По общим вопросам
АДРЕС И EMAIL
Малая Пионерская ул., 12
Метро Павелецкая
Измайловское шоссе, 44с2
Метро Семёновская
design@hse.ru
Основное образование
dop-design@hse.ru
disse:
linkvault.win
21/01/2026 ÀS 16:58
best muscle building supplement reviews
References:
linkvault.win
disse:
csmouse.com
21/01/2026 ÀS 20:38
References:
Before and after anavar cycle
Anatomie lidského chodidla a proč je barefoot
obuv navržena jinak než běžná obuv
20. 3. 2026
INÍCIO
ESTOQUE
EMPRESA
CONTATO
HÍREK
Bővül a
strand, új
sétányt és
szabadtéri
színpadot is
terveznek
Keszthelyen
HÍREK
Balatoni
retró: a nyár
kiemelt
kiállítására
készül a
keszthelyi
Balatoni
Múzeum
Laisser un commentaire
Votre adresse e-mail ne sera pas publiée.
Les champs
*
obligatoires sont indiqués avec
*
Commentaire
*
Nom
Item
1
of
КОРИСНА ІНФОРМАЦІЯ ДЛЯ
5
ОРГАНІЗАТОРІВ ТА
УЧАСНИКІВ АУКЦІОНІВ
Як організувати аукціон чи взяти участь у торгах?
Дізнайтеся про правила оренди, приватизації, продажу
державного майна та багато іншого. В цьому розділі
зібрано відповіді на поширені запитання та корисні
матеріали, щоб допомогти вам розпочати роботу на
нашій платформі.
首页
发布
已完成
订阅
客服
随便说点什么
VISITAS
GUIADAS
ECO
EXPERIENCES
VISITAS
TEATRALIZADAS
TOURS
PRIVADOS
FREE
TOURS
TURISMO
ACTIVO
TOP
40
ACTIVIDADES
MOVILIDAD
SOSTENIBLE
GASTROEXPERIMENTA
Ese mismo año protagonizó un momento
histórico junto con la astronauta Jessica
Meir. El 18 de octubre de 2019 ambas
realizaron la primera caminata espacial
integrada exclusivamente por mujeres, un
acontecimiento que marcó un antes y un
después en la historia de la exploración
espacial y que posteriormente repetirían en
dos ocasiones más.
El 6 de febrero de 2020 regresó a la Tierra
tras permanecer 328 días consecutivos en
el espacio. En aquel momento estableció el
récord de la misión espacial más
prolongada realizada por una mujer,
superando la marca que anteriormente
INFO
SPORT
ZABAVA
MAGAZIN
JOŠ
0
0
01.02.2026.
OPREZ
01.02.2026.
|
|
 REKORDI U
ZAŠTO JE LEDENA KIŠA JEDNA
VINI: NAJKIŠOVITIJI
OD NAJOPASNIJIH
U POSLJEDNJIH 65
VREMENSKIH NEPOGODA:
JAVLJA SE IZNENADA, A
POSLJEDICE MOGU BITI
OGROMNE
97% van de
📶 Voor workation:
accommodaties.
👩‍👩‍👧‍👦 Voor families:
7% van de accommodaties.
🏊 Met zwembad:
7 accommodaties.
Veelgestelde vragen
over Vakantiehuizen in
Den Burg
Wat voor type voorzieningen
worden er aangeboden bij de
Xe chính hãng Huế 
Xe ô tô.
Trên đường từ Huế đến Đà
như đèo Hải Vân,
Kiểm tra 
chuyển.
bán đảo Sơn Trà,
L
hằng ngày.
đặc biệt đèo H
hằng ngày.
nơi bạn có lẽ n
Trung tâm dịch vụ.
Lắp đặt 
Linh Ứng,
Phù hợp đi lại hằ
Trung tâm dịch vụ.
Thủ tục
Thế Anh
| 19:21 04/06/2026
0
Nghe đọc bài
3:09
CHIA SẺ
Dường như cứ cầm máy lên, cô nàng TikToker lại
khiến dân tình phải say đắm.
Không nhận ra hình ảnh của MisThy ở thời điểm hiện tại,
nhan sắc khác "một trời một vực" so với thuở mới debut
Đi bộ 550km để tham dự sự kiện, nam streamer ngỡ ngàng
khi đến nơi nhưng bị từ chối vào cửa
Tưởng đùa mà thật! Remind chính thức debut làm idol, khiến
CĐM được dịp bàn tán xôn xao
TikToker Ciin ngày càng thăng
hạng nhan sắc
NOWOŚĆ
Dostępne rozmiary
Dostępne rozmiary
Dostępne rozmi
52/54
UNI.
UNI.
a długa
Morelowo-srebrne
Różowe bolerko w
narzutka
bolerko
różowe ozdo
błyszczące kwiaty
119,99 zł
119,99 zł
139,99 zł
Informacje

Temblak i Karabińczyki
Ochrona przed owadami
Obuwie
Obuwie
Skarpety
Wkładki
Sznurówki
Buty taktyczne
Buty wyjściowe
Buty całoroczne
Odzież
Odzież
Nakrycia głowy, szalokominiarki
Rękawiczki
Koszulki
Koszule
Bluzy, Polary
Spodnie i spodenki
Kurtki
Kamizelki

TASK OBJECTIVE: Would you transcribe every entry exactly, leaving nothing out?

WORKED SOLUTION:
По общим вопросам
АДРЕС И EMAIL
Малая Пионерская ул., 12
Метро Павелецкая
Измайловское шоссе, 44с2
Метро Семёновская
design@hse.ru
Основное образование
dop-design@hse.ru
disse:
linkvault.win
21/01/2026 ÀS 16:58
best muscle building supplement reviews
References:
linkvault.win
disse:
csmouse.com
21/01/2026 ÀS 20:38
References:
Before and after anavar cycle
Anatomie lidského chodidla a proč je barefoot
obuv navržena jinak než běžná obuv
20. 3. 2026
INÍCIO
ESTOQUE
EMPRESA
CONTATO
HÍREK
Bővül a
strand, új
sétányt és
szabadtéri
színpadot is
terveznek
Keszthelyen
HÍREK
Balatoni
retró: a nyár
kiemelt
kiállítására
készül a
keszthelyi
Balatoni
Múzeum
Laisser un commentaire
Votre adresse e-mail ne sera pas publiée.
Les champs
*
obligatoires sont indiqués avec
*
Commentaire
*
Nom
Item
1
of
КОРИСНА ІНФОРМАЦІЯ ДЛЯ
5
ОРГАНІЗАТОРІВ ТА
УЧАСНИКІВ АУКЦІОНІВ
Як організувати аукціон чи взяти участь у торгах?
Дізнайтеся про правила оренди, приватизації, продажу
державного майна та багато іншого. В цьому розділі
зібрано відповіді на поширені запитання та корисні
матеріали, щоб допомогти вам розпочати роботу на
нашій платформі.
首页
发布
已完成
订阅
客服
随便说点什么
VISITAS
GUIADAS
ECO
EXPERIENCES
VISITAS
TEATRALIZADAS
TOURS
PRIVADOS
FREE
TOURS
TURISMO
ACTIVO
TOP
40
ACTIVIDADES
MOVILIDAD
SOSTENIBLE
GASTROEXPERIMENTA
Ese mismo año protagonizó un momento
histórico junto con la astronauta Jessica
Meir. El 18 de octubre de 2019 ambas
realizaron la primera caminata espacial
integrada exclusivamente por mujeres, un
acontecimiento que marcó un antes y un
después en la historia de la exploración
espacial y que posteriormente repetirían en
dos ocasiones más.
El 6 de febrero de 2020 regresó a la Tierra
tras permanecer 328 días consecutivos en
el espacio. En aquel momento estableció el
récord de la misión espacial más
prolongada realizada por una mujer,
superando la marca que anteriormente
INFO
SPORT
ZABAVA
MAGAZIN
JOŠ
0
0
01.02.2026.
OPREZ
01.02.2026.
|
|
 REKORDI U
ZAŠTO JE LEDENA KIŠA JEDNA
VINI: NAJKIŠOVITIJI
OD NAJOPASNIJIH
U POSLJEDNJIH 65
VREMENSKIH NEPOGODA:
JAVLJA SE IZNENADA, A
POSLJEDICE MOGU BITI
OGROMNE
97% van de
📶 Voor workation:
accommodaties.
👩‍👩‍👧‍👦 Voor families:
7% van de accommodaties.
🏊 Met zwembad:
7 accommodaties.
Veelgestelde vragen
over Vakantiehuizen in
Den Burg
Wat voor type voorzieningen
worden er aangeboden bij de
Xe chính hãng Huế 
Xe ô tô.
Trên đường từ Huế đến Đà
như đèo Hải Vân,
Kiểm tra 
chuyển.
bán đảo Sơn Trà,
L
hằng ngày.
đặc biệt đèo H
hằng ngày.
nơi bạn có lẽ n
Trung tâm dịch vụ.
Lắp đặt 
Linh Ứng,
Phù hợp đi lại hằ
Trung tâm dịch vụ.
Thủ tục
Thế Anh
| 19:21 04/06/2026
0
Nghe đọc bài
3:09
CHIA SẺ
Dường như cứ cầm máy lên, cô nàng TikToker lại
khiến dân tình phải say đắm.
Không nhận ra hình ảnh của MisThy ở thời điểm hiện tại,
nhan sắc khác "một trời một vực" so với thuở mới debut
Đi bộ 550km để tham dự sự kiện, nam streamer ngỡ ngàng
khi đến nơi nhưng bị từ chối vào cửa
Tưởng đùa mà thật! Remind chính thức debut làm idol, khiến
CĐM được dịp bàn tán xôn xao
TikToker Ciin ngày càng thăng
hạng nhan sắc
NOWOŚĆ
Dostępne rozmiary
Dostępne rozmiary
Dostępne rozmi
52/54
UNI.
UNI.
a długa
Morelowo-srebrne
Różowe bolerko w
narzutka
bolerko
różowe ozdo
błyszczące kwiaty
119,99 zł
119,99 zł
139,99 zł
Informacje

Temblak i Karabińczyki
Ochrona przed owadami
Obuwie
Obuwie
Skarpety
Wkładki
Sznurówki
Buty taktyczne
Buty wyjściowe
Buty całoroczne
Odzież
Odzież
Nakrycia głowy, szalokominiarki
Rękawiczki
Koszulki
Koszule
Bluzy, Polary
Spodnie i spodenki
Kurtki
Kamizelki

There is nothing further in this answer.